Он произнес так же тихо:
– Мы сотрем этот эпизод. Я все сделаю, чтобы ты ни разу о нем не вспомнила.
Помолчав, добавил:
– Я хочу, чтобы ты была счастлива со мной. И сделаю для этого все. Ты веришь?
Олеся кивнула.
– Пап! А ты скоро домой вернешься? Ты на машине поедешь? – протиснувшись между взрослыми, спросила Настя, задрав голову и схватив отца за руку. Вторую ладошку просунула Олесе под локоть.
Он произнес бодрым тоном:
– А зачем мне задерживаться? Думаю, перед ужином мы еще успеем на карусели. Все вместе отправимся, как вам идея, девчонки?
Искомый дом располагался в районе метро Сокол рядом со старым трамвайным кольцом и оказался сталинской пятиэтажкой. Квартиры тут должны быть с высокими потолками, толстыми стенами и просторными коридорами. А вот лифты – убогие. Если, конечно, не подверглись замене.
Макс не строил в уме фразы, с которыми обратится к Олесиному «эпизоду», тем более не моделировал разговор в целом. Беседа будет короткой.
Майор умел нагнать страху на подследственных, не прибегая к грубым формам убеждения.
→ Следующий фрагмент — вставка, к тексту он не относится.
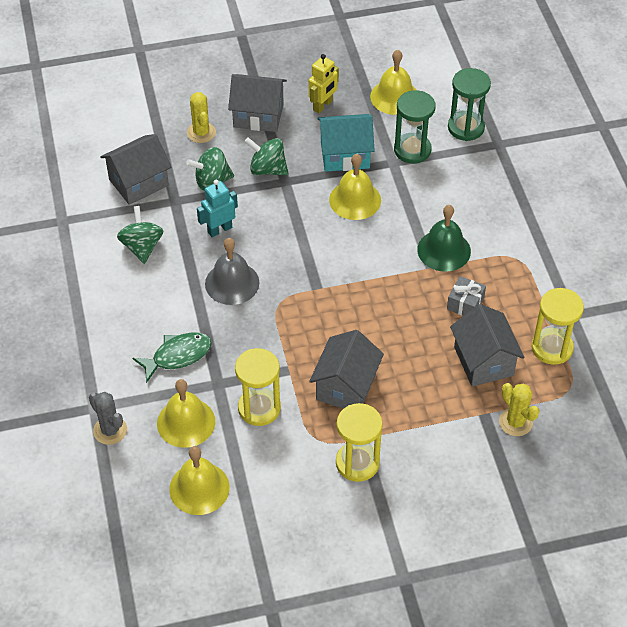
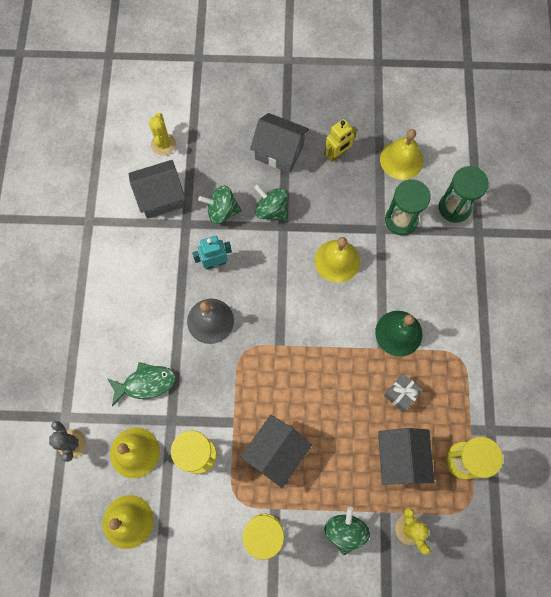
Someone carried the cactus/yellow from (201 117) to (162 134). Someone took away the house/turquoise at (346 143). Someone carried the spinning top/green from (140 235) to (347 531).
Но в предстоящей акции он их не исключал.
Судя по снимкам, Коновалов будет иметь дело с самовлюбленным гаденышем, изводящим себя мыслями о собственном невысоком социальном статусе. Или о доходах, также недостаточно высоких в сравнении с доходами бывших сокурсников или одноклассников. В детстве он отрывал крылышки и лапки мухам, чтобы глумливо похихикать, когда насекомое будет беспомощно барахтаться в смертном испуге, а позабавившись, сладострастно его размазывал пальцем о подоконник.
Максу хотелось его тоже размазать.
Руку понимать на слизняка – себя не уважать, но если тот не раз поднимал руку на Олесю, ответку заслужил – и поимеет. Заодно и забудет номер ее телефона, а также имя, фамилию и прочие анкетные данные.
Смаковать ситуацию Макс не собирался, как и растягивать воспитательное мероприятие – чай не садист, радости от процесса не получит. Наоборот, ему надо поскорее развязаться с этим склочным делом, которое не давало возможности хорошенько осмыслить великое, что с ним стряслось сегодняшним днем, мешало сердцу мечтать, а мыслям – строить планы. Всякие планы, разные: и на сегодняшний вечер, и на эту ночь, и вообще…
Коновалов крепко зажмурился и потряс головой, чтобы разогнать видения, от которых кровь закипала в жилах, а мозг отключался напрочь.